A solidariedade dos voluntários é um dos fatores que contribuem para o sucesso do trabalho de irmã Aspásia. “Temos artistas, professores e pessoas da comunidade que, além de ajudarem com doações materiais, desenvolvem diversas atividades recreativas e artesanatos. O trabalho do Pio, por exemplo, é maravilhoso e tem trazido inúmeros benefícios para o desenvolvimento deles.” Um grupo de voluntárias confecciona belas bonecas de pano que se parecem com Cora Coralina e são comercializadas para ajudar nas despesas da entidade. Dentre muitos outros, o empresário Leonardo Rizzo e o médico Fernando Cupertino de Barros, atual secretário de Saúde do Estado, são alguns dos grandes colaboradores do Asilo São Vicente de Paula.

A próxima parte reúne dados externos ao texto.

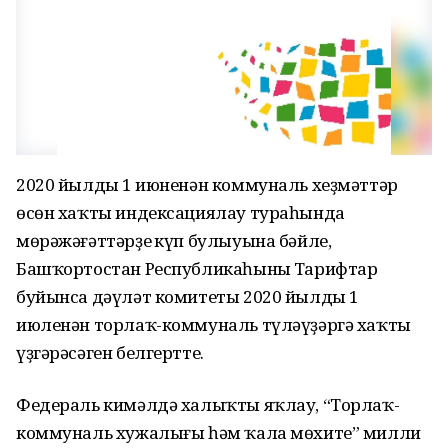
2020 йылдың 1 июненән коммуналь хеҙмәттәр
өсөн хаҡты индексациялау тураһында
мөрәжәғәттәрҙең күп булыуына бәйле,
Башҡортостан Республикаһының Тарифтар
буйынса дәүләт комитеты 2020 йылдың 1
июленән торлаҡ-коммуналь түләүҙәргә хаҡтың
үҙгәрәсәген белгертте.
Федераль кимәлдә халыҡты яҡлау, “Торлаҡ-
коммуналь хужалығы һәм ҡала мөхите” милли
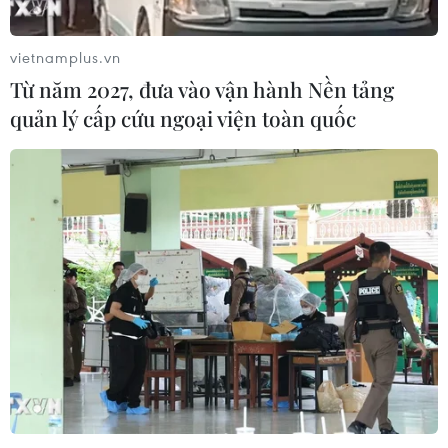
vietnamplus.vn
Từ năm 2027, đưa vào vận hành Nền tảng
quản lý cấp cứu ngoại viện toàn quốc
TIN CÙNG CHUYÊN MỤC
Ngoại giao khoa học công nghệ: Đưa
mạng lưới khoa học quốc tế thành
nguồn lực phát triển
10/08/2026 04:35
Châu Âu sẽ chứng kiến nhật thực
toàn phần hiếm có vào ngày 12/8
10/08/2026 04:35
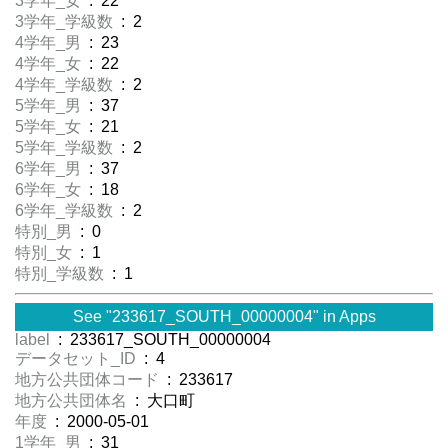
3学年_女
: 22
3学年_学級数
: 2
4学年_男
: 23
4学年_女
: 22
4学年_学級数
: 2
5学年_男
: 37
5学年_女
: 21
5学年_学級数
: 2
6学年_男
: 37
6学年_女
: 18
6学年_学級数
: 2
特別_男
: 0
特別_女
: 1
特別_学級数
: 1
See "233617_SOUTH_00000004" in Apps
label
: 233617_SOUTH_00000004
データセット_ID
: 4
地方公共団体コード
: 233617
地方公共団体名
: 大口町
年度
: 2000-05-01
1学年_男
: 31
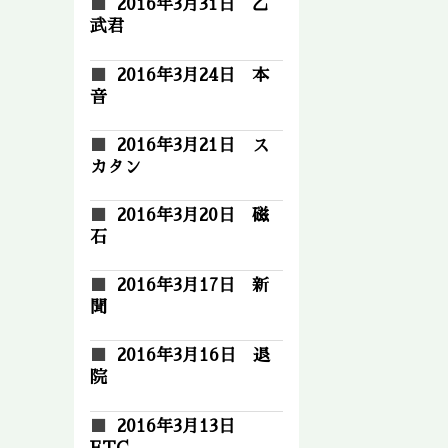
2016年3月31日 乙
武君
2016年3月24日 本
音
2016年3月21日 ス
カタン
2016年3月20日 磁
石
2016年3月17日 新
聞
2016年3月16日 退
院
2016年3月13日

São muitas as histórias tristes, como a de uma idosa que, além da deficiência mental, ainda é paralítica. Quando era jovem, para escondê-la, a família a deixava o dia inteiro dentro de um buraco cavado no chão. Com isso, suas pernas atrofiaram. Apesar de viver na cadeira de rodas, hoje ela tem uma expressão leve e acompanha a música movimentando os
braços e as mãos.
Irmã Aspásia não tem espaço e nem condições financeiras para aceitar novos doentes. Quem quiser ajudar o asilo, doações de alimentos, produtos de higiene e limpeza, e roupas são bem-vindas. Atualmente a freira sonha em ganhar uma máquina de fazer fraldas geriátricas. “O consumo de fraldas é grande e elas custam muito caro. Se tivermos uma máquina, poderemos confeccionar as fraldas; com isso, economizaríamos muito.”

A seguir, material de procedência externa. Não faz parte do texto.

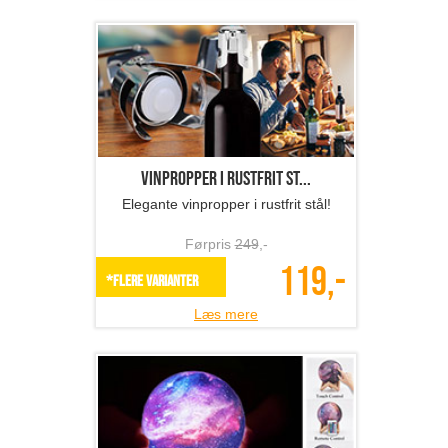
Vinpropper i rustfrit st...
Elegante vinpropper i rustfrit stål!
Førpris
249
,-
119,-
*Flere varianter
Læs mere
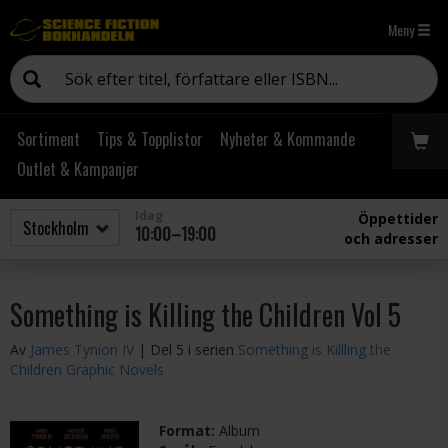
Meny
Sortiment
Tips & Topplistor
Nyheter & Kommande
Outlet & Kampanjer
Idag
Öppettider
10:00–19:00
och adresser
Something is Killing the Children Vol 5
Av
James Tynion IV
| Del 5 i serien
Something is Killling the
Children Graphic Novels
Format:
Album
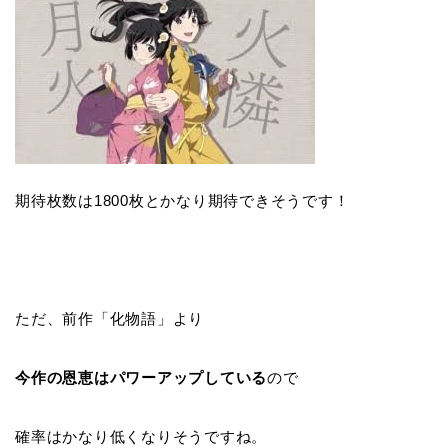
期待枚数は1800枚とかなり期待できそうです！
ただ、前作「化物語」より
今作の恩恵はパワーアップしている
ので
確率はかなり低くなりそうですね。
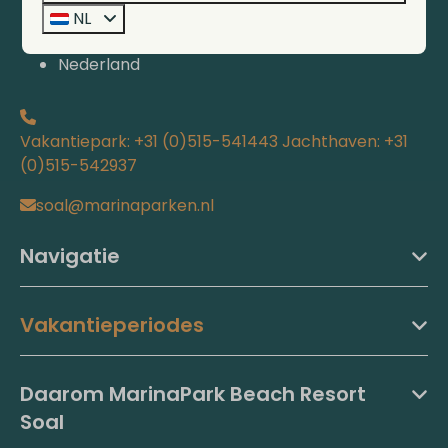
8711 GX Workum
NL
Friesland
Nederland
Vakantiepark: +31 (0)515-541443 Jachthaven: +31
(0)515-542937
soal@marinaparken.nl
Navigatie
Vakantieperiodes
Daarom MarinaPark Beach Resort
Soal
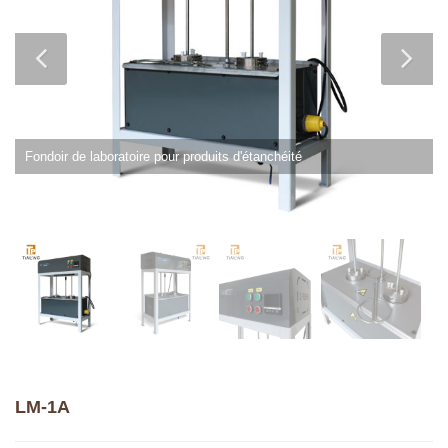
Fondoir de laboratoire pour produits d'étanchéité
LM-1A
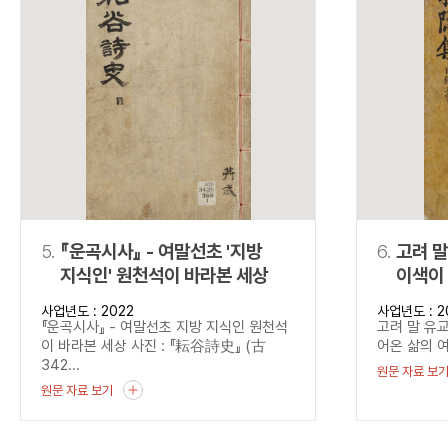
5.
『운곡시사』 - 여말선초 '지방
6.
고려 말
지식인' 원천석이 바라본 세상
이색이 
『목은
사업년도 : 2022
사업년도 : 2
『운곡시사』 - 여말선초 지방 지식인 원천석
고려 말 유교
이 바라본 세상 사진 : 『耘谷詩史』 (古
어온 삶의 여
342...
원문 자료 보
원문 자료 보기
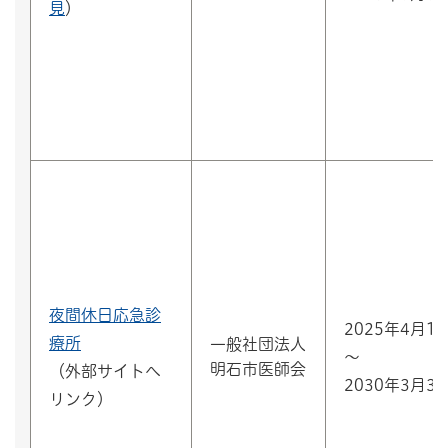
見
）
夜間休日応急診
2025年4月1
療所
一般社団法人
～
明石市医師会
（外部サイトへ
2030年3月3
リンク）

No último domingo de cada mês, a freira promove um almoço comunitário com os colaboradores da instituição. “São mais de 50 famílias, e cada pessoa traz um prato. A banda da PM toca alegres músicas dançantes, e todos se divertem; é uma alegria para nós.” A incansável irmã Aspásia é alegre, cheia de vida e tem muita disposição para o trabalho. “Gosto muito daqui. Nosso universo é muito bonito e aqui estamos protegidos do mundo lá fora.”
*Matéria publicada no jornal Diário da Manhã - DM Revista - em 06 de abril de 2003
Obs. 1 - Uma pessoa se comoveu com a reportagem e doou a máquina de fazer fraldas para o Asilo São Vicente de Paula, no dia seguinte à publicação, mas me pediu para não ter seu nome divulgado.
2 - Irmã Aspásia Lisboa faleceu no último Natal (dezembro de 2005). Teve uma parada cardíaca enquanto dormia, e os doentes sentiram muito. A ordem Dominicana enviou três freiras para continuarem o trabalho de irmã Aspásia.
3 - Esta reportagem percorreu diversos lugares e foi parar até no convento das Domincanas na Itália. Também foi indicada para o Prêmio Ethos de Jornalismo, não venceu, mas conseguiu ter destaque entre as melhores reportagens da Região Centro-Oeste, do ano de 2003.